What to produce -> Condense the paragraph of the abstract below that begins "This paper examines several different methods" into a short bulleted list that keeps its main facts.

Page extract ->
---

UCSC-CRL-95-11: REGULARIZERS FOR ESTIMATING DISTRIBUTIONS OF AMINO ACIDS FROM SMALL SAMPLES

03/01/1995 09:00 AM
Computer Engineering
This paper examines several different methods for estimating the distribution of amino acids in a specific context, given a very small sample of amino acids from that distribution. These distribution estimators, sometimes called regularizers, are frequently used when aligning sequences to each other or to models such as profiles or hidden Markov models. The distribution estimators considered here are zero-offsets, pseudocounts, substitution matrices (with several variants), feature alphabets, and Dirichlet mixture regularizers. A new method is presented for setting the parameters of the regularizers to minimize the encoding cost (also called the entropy) of the training data, for all possible samples from the training data. The optimal parameter settings depend on the size of the sample, but the optimization method can also be used to get good performance over a range of sample sizes. The optimal settings with this method are not the same as the traditional values used for the parameters. The regularizers are evaluated based on how well they estimate the distributions of the columns of a multiple alignment---specifically, the expected encoding cost per amino acid using the regularizer method and all possible samples from each column. The differences between the regularizers are fairly small (less than 0.2 bits per column), but large enough to make a significant difference when many columns are combined as is done in an an alignment. In general, the pseudocounts have the lowest encoding costs for samples of size zero, substitution matrices have the lowest encoding costs for samples of size one, and Dirichlet mixtures have the lowest for larger samples. One of the substitution matrix variants, which added pseudocounts and scaled counts, does almost as well as the best Dirichlet mixtures, but with a lower computation cost.

UCSC-CRL-95-11

---

Listed records ->
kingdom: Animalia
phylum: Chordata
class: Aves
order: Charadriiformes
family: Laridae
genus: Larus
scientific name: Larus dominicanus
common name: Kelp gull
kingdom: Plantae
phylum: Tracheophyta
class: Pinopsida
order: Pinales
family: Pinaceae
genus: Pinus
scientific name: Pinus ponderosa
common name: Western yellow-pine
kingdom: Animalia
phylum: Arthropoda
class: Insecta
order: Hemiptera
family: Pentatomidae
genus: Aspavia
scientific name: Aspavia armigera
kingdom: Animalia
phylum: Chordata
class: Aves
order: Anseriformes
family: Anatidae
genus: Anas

---

Written response ->
- The paper compares methods, called regularizers, for estimating the distribution of amino acids in a specific context from a very small sample. These methods are often used when aligning sequences to each other or to models such as profiles or hidden Markov models.
- The methods covered are zero-offsets, pseudocounts, substitution matrices (with several variants), feature alphabets, and Dirichlet mixture regularizers.
- A new method sets regularizer parameters to minimize the encoding cost (entropy) of the training data over all possible samples from it.
- Optimal settings depend on sample size, but the method can also give good performance across a range of sample sizes. These settings differ from the traditional parameter values.
- The regularizers are evaluated by the expected encoding cost per amino acid when estimating the columns of a multiple alignment.
- The differences are small (under 0.2 bits per column) but become significant when many columns are combined in an alignment.
- Pseudocounts do best for samples of size zero, substitution matrices for size one, and Dirichlet mixtures for larger samples.
- One substitution matrix variant, which adds pseudocounts and scaled counts, nearly matches the best Dirichlet mixtures at a lower computation cost.